Modernity came to the Central Sierra of Peru in ways dissimilar to the classic colonial struggle and defeat of Indigenous peoples. Digging into rich regional archives and oral histories, this monograph explains how Indigenous peoples became campesinos during modern state building.

Villages recognized how state-imposed capitalization of the Central Highlands could shatter a ruralized nation. As with other countries and their desire for fast capitalization of their nation, they saw Indigenous lands as being open for the taking. This displaced unsuspecting villages. However, the Central Sierra in Peru exerts a different model. A historian who examines what he terms the “Internal Armed Conflict,” Javier Puente sheds light on rebellion and negotiation by focusing on a historically dismissed landscape in Peru. The author gives readers insight without a focus central to the rise of the violent organization Sendero Luminoso in the 1980s. What were the origins to rebel anger and the scorched earth method of violence throughout the countryside? This monograph answers the question of why. A move away from the moral economy model to a political model of organization between Indigenous villages and the state offers an explanation for the slow burn of terror in 1980. Puente uncovers stories of measured conflict before the 1980 political state crisis where Indigenous populations reimagined the meaning of community as global change moved toward the Central Sierra. Listening to silences between the 1940s to the 1960s, Puente offers a model centering the ecological relationship between family and land; this book weaves stories of Indigenous empowerment, offering a unified thread between corporate land ownership and Peruvian capital government. Unlike other nations, Peru’s forward-looking political strategy identified Indigenous communities as legal components within the state, allowing advocacy organizations to negotiate land reform on their own terms. Instead of rebellion, we see granular stories of how Indigenous communities were active in the political economy. Indigenous people demonstrated that they would like to “live and die on their own terms” as they fully submitted to the state’s idea of modernity. Puente offers a study of an overlooked gap in the story between disenfranchised Indigenous peoples. Opposed to attempts to bulldoze to make space for capital, villages and their advocacy organizations clashed with private land holders, particularly the owners of mines.

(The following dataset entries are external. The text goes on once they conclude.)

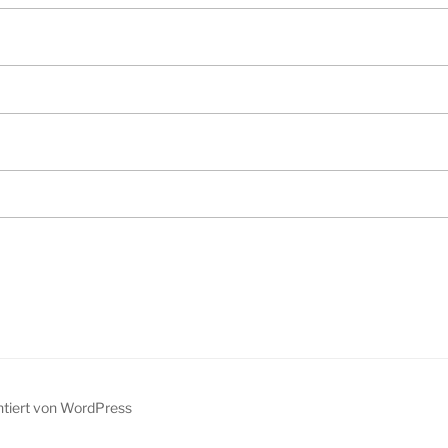
ntiert von WordPress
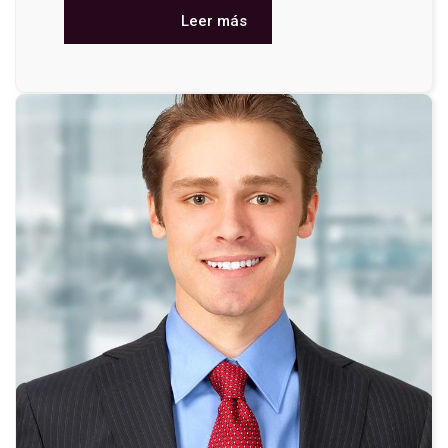
Leer más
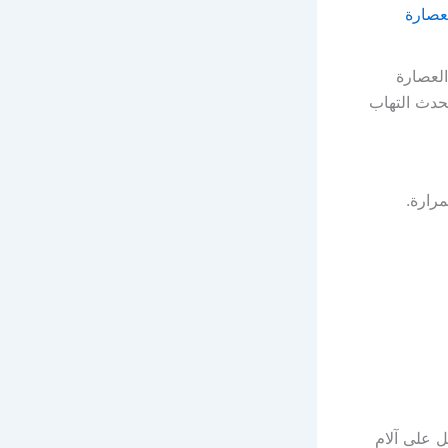
عصارة
العصارة
يحدث التهاب
مرارة.
ل على آلام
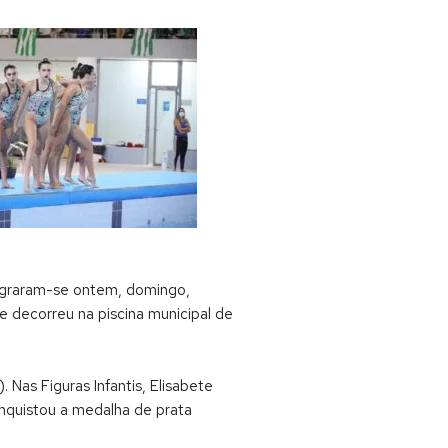
 sagraram-se ontem, domingo,
 decorreu na piscina municipal de
Nas Figuras Infantis, Elisabete
conquistou a medalha de prata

Importantly, this book offers an understanding of how Indigenous peoples transitioned to campesinos through a new understanding of submission. A strong point of this work is how the state attempted to modernize the countryside. After much effort, the state failed to turn Indigenous communities, particularly individual peoples, into a pool of faceless, “civilized” labors. Instead of being swept aside, villages chose the idea of cooperativización over campesinización through state-given rights to negotiate as citizens. This crucial point demonstrates how Indigenous peoples in the Central Sierra engaged global changes without losing their identity. What unfolds is a mid-twentieth century triumph of empowered of corporate Indigenous communities moving beyond the bisecting trope of violence and Indigenous loss. Despite the eruption of well-covered political violence beginning in 1980, this study shows an inspiring model of Indigenous empowerment. Alas, the successes in the middle of the century could not foresee how radicals would interpret submission and land reform. Sendero Luminoso’s misunderstanding of village–state relations destroyed the hard work of Indigenous individuals who stood up for themselves, their villages, and their collective identities. The era of Sendero Luminoso tantalizes historians all the while overlooking the era proceeding nationwide violence. Puente shifts the lens to an era full of state negotiations and village successes. Recapturing this history, this book is an essential reading for those who study indigenous struggles offering new questions about short-lived triumphs.